>Long Before It Was Tirol, It Was Raetia

>This unassuming, wooded hill hides the remains of a group of Raetian houses from around 400 B.C.
The Raetians were a people who moved into the lands between Lake Garda and the Karwendel Mountains by the 6th century B.C. They are somehow associated with the Etruscans (their exact relationship is disputed, but there are similarities in their alphabets and a possible genetic link has come to light); Pliny the Elder wrote that they were an Etruscan clan driven out of the Po Valley by other tribes.
A technically and spiritually advanced society, they had a high level of technical, architectural and artisanal skills. Raetian wine from the area around Verona was Caesar Augustus’ preferred drink. They raised crops and farm animals such as cattle, sheep, goats and pigs. They kept dogs and horses. They handled in raisins, tree resin, lumber, wax, honey and cheese. They made their own artistically distinct ceramics.

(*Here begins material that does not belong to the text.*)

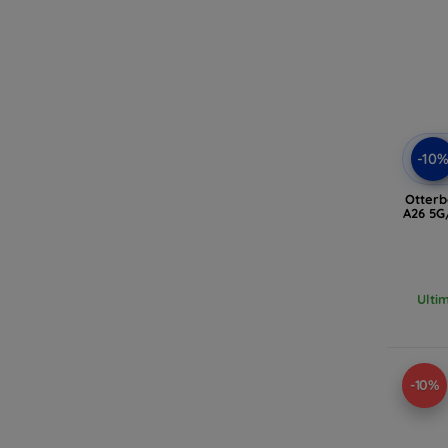
-10
Otter
A26 5G
Ulti
-10%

What’s left of their houses are these stone cellars with narrow stair corridors. The entire group was in encircled by a sort of fort wall of sharpened logs, about one meter high (more picket fence than fortress)
Archaeologists have found much metalwork: chisels, axes, blades, iron rings, keys, door and chest handles, hooks. They families that lived here apparently did so in relative comfort, security and prosperity, able to make, trade for, or buy anything they needed.
And, all around, they had quite a view to enjoy —
Also found nearby (but no longer existent) was a temple area with sacrificial altars. In better times the Raetians sacrificed animals and crops to their god(s), and used the fire altars to sanctify bronze jewelry and weapons.
In 15 B.C. the Romans decided to push northward, subjugating the Raetians and burning their villages. The survivors took to sacrificing coins, as everything else was too valuable to burn. And once the Romans forced their culture and language on everybody else, traces of the Raetians dried up.
The cellars are now preserved as a free open-air museum with signs posted giving information about the Raetians and about the archaeological finds, now on permanent exhibit at the Tiroler Landesmuseum in Innsbruck.